Secondes chances · Histoire

Derrière les barreaux, elle risque tout pour défendre une détenue sans défense

Derrière les barreaux, elle risque tout pour défendre une détenue sans défense — Partie 1
Image tirée de la vidéo originale

Un havre de paix éphémère

Le soleil de plomb de l'après-midi plombait la cour de promenade du centre pénitentiaire. Autour du terrain de basket en béton usé, les grillages surmontés de barbelés dessinaient des ombres géométriques sur le sol. Pour Sarah, ces quelques minutes d'air frais étaient le seul moment de répit dans des journées d'une monotonie écrasante. Depuis son arrivée dans ce quartier de haute sécurité, elle s'était promise de faire profil bas. Elle n'était pas là pour faire parler d'elle, mais simplement pour purger sa peine et retrouver la liberté.

À ses côtés marchait Martine, une détenue plus âgée que le destin avait jetée dans cet enfer. Martine était fragile, le pas incertain, mais son sourire bienveillant rappelait à Sarah la chaleur d'un foyer lointain. Elles discutaient tranquillement, évitant soigneusement les regards des autres prisonnières qui s'agglutinaient en petits groupes méfiants.

« Ne fais pas attention à elles, Sarah », murmura doucement Martine. « Dans cet endroit, la peur est une maladie contagieuse. »
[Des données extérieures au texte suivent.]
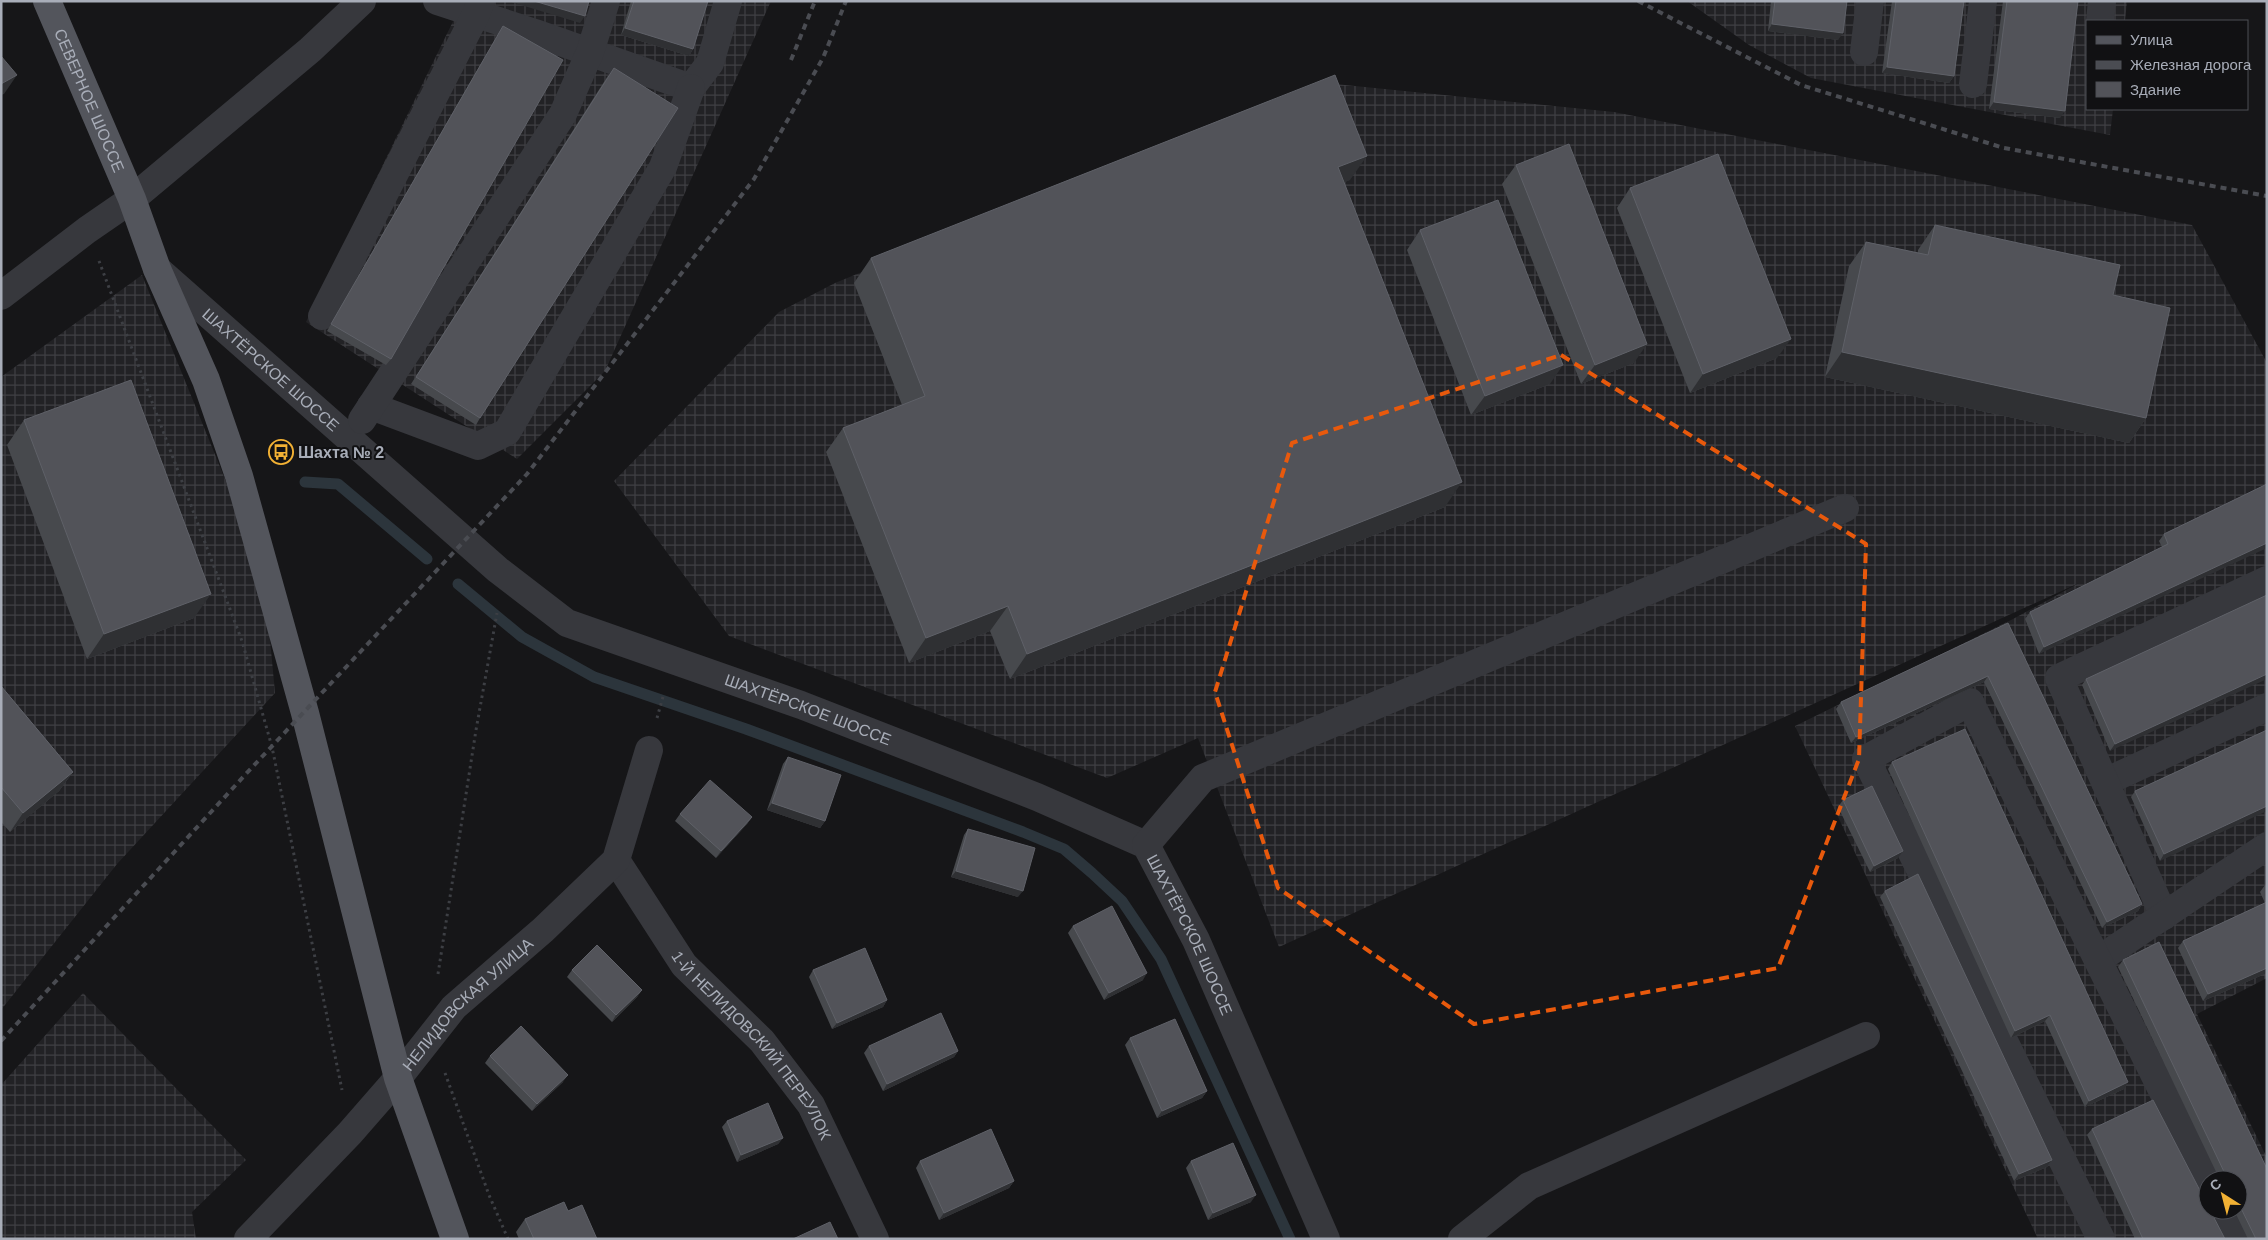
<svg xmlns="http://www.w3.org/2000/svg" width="2268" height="1240" font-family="Arial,sans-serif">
<defs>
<pattern id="industrial-grid" width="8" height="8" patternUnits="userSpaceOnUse" patternTransform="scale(1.25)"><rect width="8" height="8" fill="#222225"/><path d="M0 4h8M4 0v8" fill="none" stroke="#3f3f43"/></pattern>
</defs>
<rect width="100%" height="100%" fill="#161618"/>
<path fill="url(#industrial-grid)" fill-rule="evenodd" d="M463,1H771L605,371L517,459L306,322Z
M1687,1H2127L2125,21H2087V109H2113L2110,135L1811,78L1749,45Z
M1335,84L1614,112L2192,225L2267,363V978L2197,1014L2267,1158V1239H2038L1795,726L2013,619L2079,583L1279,947L1198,738L1107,778L729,636L614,481L779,312L835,283L1231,121ZM2208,1180H2238V1210H2208Z
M142,275L264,575L275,693L117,864L1,1010V377Z
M83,993L246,1160L192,1212L196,1239H1V1085Z"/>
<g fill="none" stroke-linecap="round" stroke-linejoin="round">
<path stroke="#2c353c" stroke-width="11" d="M305,482L338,484L427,559
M458,584L522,637L594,677L746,729L1023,832L1064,849L1092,873L1122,901L1161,959L1290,1239"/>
<path stroke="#3d3f44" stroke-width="3" stroke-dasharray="2.5 4" stroke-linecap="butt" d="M99,261L242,641L272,747L342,1090
M657,718L664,693
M438,974L476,730L497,613
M445,1073L489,1195L508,1239"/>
<g stroke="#37383d" stroke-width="28">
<path d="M437,1L535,33L691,88L710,63L728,1"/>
<path d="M2100,21L2102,1"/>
<path d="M1864,52L1870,1"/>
<path d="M1973,84L1983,1"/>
<path id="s1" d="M157,269L498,570L567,623L801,705L1037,797L1146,845L1196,940L1326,1239"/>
<path d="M1,296L87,230L132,199L310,50L362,1"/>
<path d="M322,316L476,14L481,1"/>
<path d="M371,406L478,446L507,432L663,167L691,88"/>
<path d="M362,420L563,114L590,52L606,1"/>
<path d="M2105,782L2267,707"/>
<path d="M1146,845L1203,778L1845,508"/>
<path id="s2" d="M616,860L684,965L762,1041L811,1105L875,1239"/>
<path d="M2164,916L2059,678L2267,580"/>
<path d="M2098,960L2267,846"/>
<path d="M2221,1210L2235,1239"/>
<path id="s3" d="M248,1239L350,1133L398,1078L454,1007L543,930L616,860L649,750"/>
<path d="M1462,1239L1529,1186L1866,1036"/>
<path d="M2101,1239L1866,759L1970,702L2208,1183"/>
</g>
<path stroke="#53555c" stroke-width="28" id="s4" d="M47,1L132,199L157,269L206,380L239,476L305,713L398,1078L455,1239"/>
<path stroke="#4a4c52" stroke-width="4" stroke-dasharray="6 5" stroke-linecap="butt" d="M1638,1L1801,85L2004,148L2267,196
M791,60L815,1
M1,1041L244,776L527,474L754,179L823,58L846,1"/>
</g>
<path fill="#47494d" d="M631,1H708L693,49L689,56L621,35Z
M1771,1H1847L1838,40L1768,31Z
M1892,1H1964L1954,76L1949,83L1882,73Z
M2003,1H2078L2060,118L1989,109Z
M503,26L391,359L386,365L327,331L499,33Z
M609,74L480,418L476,425L411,384Z
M1516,165L1634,363L1581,384L1502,184Z
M1350,180L1344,182L1445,507L1010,679L990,631L909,663L826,452L843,428L902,405L854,283L871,258Z
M1630,188L1777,358L1690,393L1617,208Z
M1935,225L2113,295L2146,418L2129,443L1825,377L1849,266L1866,242L1918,253V250Z
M1420,230L1550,384L1471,415L1407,250Z
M24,420L194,618L87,659L7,445Z
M2267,484L2039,654L2025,619L2030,612L2162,547L2159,541L2164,534Z
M2267,595L2110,751L2082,685L2086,679Z
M2008,623L2142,904L2138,911L2102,928L1984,682L1851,743L1836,709L1841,702Z
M1,686L73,772L59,791L10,832L1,822Z
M2267,730L2160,861L2131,797L2135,791Z
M788,757L825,821L820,828L767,810L783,764Z
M1892,762L2124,1089L2085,1107L2045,1021L2011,1038L1888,769Z
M1843,800L1898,858L1870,872L1838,807Z
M680,814L752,817L747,824L716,858L675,821Z
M968,829L1018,897L951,877L964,835Z
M2267,884V973L2203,1001L2178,948L2183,941L2265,903L2260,892L2265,885Z
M1885,891L2052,1160L2047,1167L2014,1181L1880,897Z
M1073,926L1143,980L1104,1000L1068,933Z
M2159,942L2267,1169V1239H2248L2234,1210H2238V1180H2220L2118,967L2123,960Z
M572,970L642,990L637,997L612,1022L567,977Z
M813,970L887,1000L883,1007L832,1029L809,977Z
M1130,1038L1207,1091L1202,1098L1157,1118L1125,1045Z
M869,1046L958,1051L954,1057L883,1091L864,1053Z
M490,1056L563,1082L532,1111L485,1063Z
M727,1121L783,1138L778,1144L737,1162L722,1127Z
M2092,1129L2225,1239H2135L2087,1135Z
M920,1161L1014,1181L1009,1188L939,1220L916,1168Z
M1191,1161L1251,1202L1208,1220L1186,1168Z
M568,1211L597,1239H519L516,1232L525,1219Z"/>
<path fill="#2f3033" d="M508,1H534L585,16L580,23Z
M1772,24L1843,33L1838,40L1768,31Z
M625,28L693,49L689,56L621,35Z
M1887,67L1954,76L1949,83L1882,73Z
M17,75L4,94L1,95V84Z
M1994,102L2065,111L2060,118L1989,109Z
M1367,156L1350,180L1321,192L1338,167Z
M1791,339L1777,358L1690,393L1703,374Z
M1647,344L1634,363L1581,384L1595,365Z
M1842,352L2146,418L2129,443L1825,377Z
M1563,365L1550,384L1471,415L1485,396Z
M1462,482L1445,507L1010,679L1027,654Z
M2267,543V548L2039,654L2044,647Z
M211,594L194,618L87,659L104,634Z
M1008,606L990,631L909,663L926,638Z
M2267,674V679L2110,751L2115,744Z
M1988,676L1984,682L1851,743L1856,737Z
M73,772L59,791L10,832L23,813Z
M772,803L825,821L820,828L767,810Z
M2267,806V811L2160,861L2164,854Z
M752,817L747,824L716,858L721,851Z
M1903,851L1898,858L1870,872L1874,866Z
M956,871L1023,891L1018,897L951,877Z
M2142,904L2138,911L2102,928L2107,922Z
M2267,968V973L2203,1001L2208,994Z
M1147,973L1143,980L1104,1000L1109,993Z
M642,990L637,997L612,1022L616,1015Z
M887,1000L883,1007L832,1029L837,1023Z
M2050,1015L2045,1021L2011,1038L2015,1031Z
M958,1051L954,1057L883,1091L887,1084Z
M568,1075L563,1082L532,1111L537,1104Z
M2128,1082L2124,1089L2085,1107L2089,1101Z
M1207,1091L1202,1098L1157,1118L1162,1111Z
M783,1138L778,1144L737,1162L741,1155Z
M2052,1160L2047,1167L2014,1181L2019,1174Z
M1014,1181L1009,1188L939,1220L944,1213Z
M1256,1195L1251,1202L1208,1220L1213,1213Z"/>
<path fill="#525359" stroke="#5f6168" d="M534,1H589L585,16Z
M634,1H708L693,49L625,28Z
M1775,1H1847L1843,33L1772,24Z
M1896,1H1964L1954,76L1887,67Z
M2007,1H2078L2065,111L1994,102Z
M503,26L563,60L391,359L331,324Z
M1,56L17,75L1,84Z
M614,68L678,108L480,418L416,377Z
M1335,75L1367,156L1338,167L1462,482L1027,654L1008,606L926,638L843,428L925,396L871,258Z
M1569,144L1647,344L1595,365L1516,165Z
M1718,154L1791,339L1703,374L1630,188Z
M1498,200L1563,365L1485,396L1420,230Z
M1935,225L2120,265L2113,295L2170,308L2146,418L1842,352L1866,242L1928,255Z
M131,380L211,594L104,634L24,420Z
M2267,484V543L2044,647L2030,612L2168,544L2164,534Z
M2267,595V674L2115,744L2086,679Z
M2008,623L2142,904L2107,922L1988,676L1856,737L1841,702Z
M1,686L73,772L23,813L1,787Z
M1965,729L2128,1082L2089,1101L2050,1015L2015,1031L1892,762Z
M2267,730V806L2164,854L2135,791Z
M788,757L841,775L825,821L772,803Z
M710,780L752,817L721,851L680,814Z
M1872,786L1903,851L1874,866L1843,800Z
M968,829L1035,848L1023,891L956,871Z
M1918,874L2052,1160L2019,1174L1885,891Z
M2267,902V968L2208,994L2183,941Z
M1112,906L1147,973L1109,993L1073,926Z
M2159,942L2267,1169V1239H2256L2238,1202V1180H2228L2123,960Z
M597,945L642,990L616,1015L572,970Z
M865,948L887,1000L837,1023L813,970Z
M941,1013L958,1051L887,1084L869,1046Z
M1175,1019L1207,1091L1162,1111L1130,1038Z
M521,1026L568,1075L537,1104L490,1056Z
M2153,1100L2208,1206V1210H2210L2225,1239H2143L2092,1129Z
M768,1103L783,1138L741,1155L727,1121Z
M991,1129L1014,1181L944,1213L920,1161Z
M1233,1143L1256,1195L1213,1213L1191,1161Z
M564,1202L568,1211L582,1205L597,1239H534L525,1219Z
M830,1222L838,1239H793Z"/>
<path fill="none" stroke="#e8590c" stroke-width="4" stroke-dasharray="10 6" stroke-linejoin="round" d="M1561,355L1866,544L1859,759L1778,968L1474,1024L1278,888L1215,692L1292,443Z"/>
<defs>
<symbol id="bus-ring" viewBox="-11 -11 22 22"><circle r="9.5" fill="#111113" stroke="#f2b134" stroke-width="1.5"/><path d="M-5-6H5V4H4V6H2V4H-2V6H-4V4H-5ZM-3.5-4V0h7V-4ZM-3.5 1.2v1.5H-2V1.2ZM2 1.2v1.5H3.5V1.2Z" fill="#f2b134"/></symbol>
</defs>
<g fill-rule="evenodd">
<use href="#bus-ring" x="267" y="438" width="28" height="28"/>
</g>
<g text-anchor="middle" stroke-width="4" stroke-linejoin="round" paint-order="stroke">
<g font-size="16" fill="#a8adb8" stroke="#111113">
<text dy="6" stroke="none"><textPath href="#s4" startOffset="108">СЕВЕРНОЕ ШОССЕ</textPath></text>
<text dy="6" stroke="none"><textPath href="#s1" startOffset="152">ШАХТЁРСКОЕ ШОССЕ</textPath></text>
<text dy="6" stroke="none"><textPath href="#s1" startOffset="798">ШАХТЁРСКОЕ ШОССЕ</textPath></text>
<text dy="6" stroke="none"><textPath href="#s1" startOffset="1262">ШАХТЁРСКОЕ ШОССЕ</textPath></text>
<text dy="6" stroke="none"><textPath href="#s3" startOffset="322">НЕЛИДОВСКАЯ УЛИЦА</textPath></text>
<text dy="6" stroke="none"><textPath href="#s2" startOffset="231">1-Й НЕЛИДОВСКИЙ ПЕРЕУЛОК</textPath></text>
</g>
<g font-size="16" font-weight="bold" fill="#a8adb8" stroke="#111113" text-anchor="start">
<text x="298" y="458">Шахта № 2</text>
</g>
</g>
<rect width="2268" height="1240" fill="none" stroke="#a8adb8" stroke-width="5"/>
<rect x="2086" y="20" width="162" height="90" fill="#111113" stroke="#4d4f55"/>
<rect x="2096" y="36" width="25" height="8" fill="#53555c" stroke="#4d4f55"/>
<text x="2130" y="45" font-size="15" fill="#a8adb8">Улица</text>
<rect x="2096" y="61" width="25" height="8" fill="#4a4c52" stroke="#4d4f55"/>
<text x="2130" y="70" font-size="15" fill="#a8adb8">Железная дорога</text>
<rect x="2096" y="82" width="25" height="15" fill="#525359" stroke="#4d4f55"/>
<text x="2130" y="95" font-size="15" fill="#a8adb8">Здание</text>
<g transform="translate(2223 1195) rotate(324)"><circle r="24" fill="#111113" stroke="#4d4f55"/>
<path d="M0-4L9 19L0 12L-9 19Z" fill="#f2b134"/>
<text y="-8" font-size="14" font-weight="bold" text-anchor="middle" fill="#a8adb8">С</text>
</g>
</svg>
Soudain, l'atmosphère se détendit brutalement pour laisser place à une tension électrique. Nadine, une force de la nature connue pour sa cruauté gratuite, s'avança vers elles, un ballon de basket sous le bras. Sans un mot de sommation, elle projeta le lourd ballon directement sur Martine, la poussant violemment au sol. La vieille dame s'effondra avec un cri de douleur étouffé, sa tête frôlant le béton rugueux.

Le rire gras de Nadine résonna dans la cour, tandis que ses complices commençaient à s'attrouper, savourant le spectacle. « Si t'es si forte, renvoie-le ! » provoqua Nadine en crachant au sol. Sarah sentit une vague de colère pure monter en elle. Oubliant toutes ses résolutions de neutralité, elle se pencha pour aider Martine à se relever, s'assurant qu'elle n'était pas gravement blessée. Puis, elle se redressa lentement, faisant face à la brute.

« Excuse-toi. Maintenant », ordonna Sarah, sa voix résonnant comme un couperet dans le silence soudain de la cour.

Maintenant », ordonna Sarah, sa voix résonnant comme un couperet dans le silence soudain de la cour.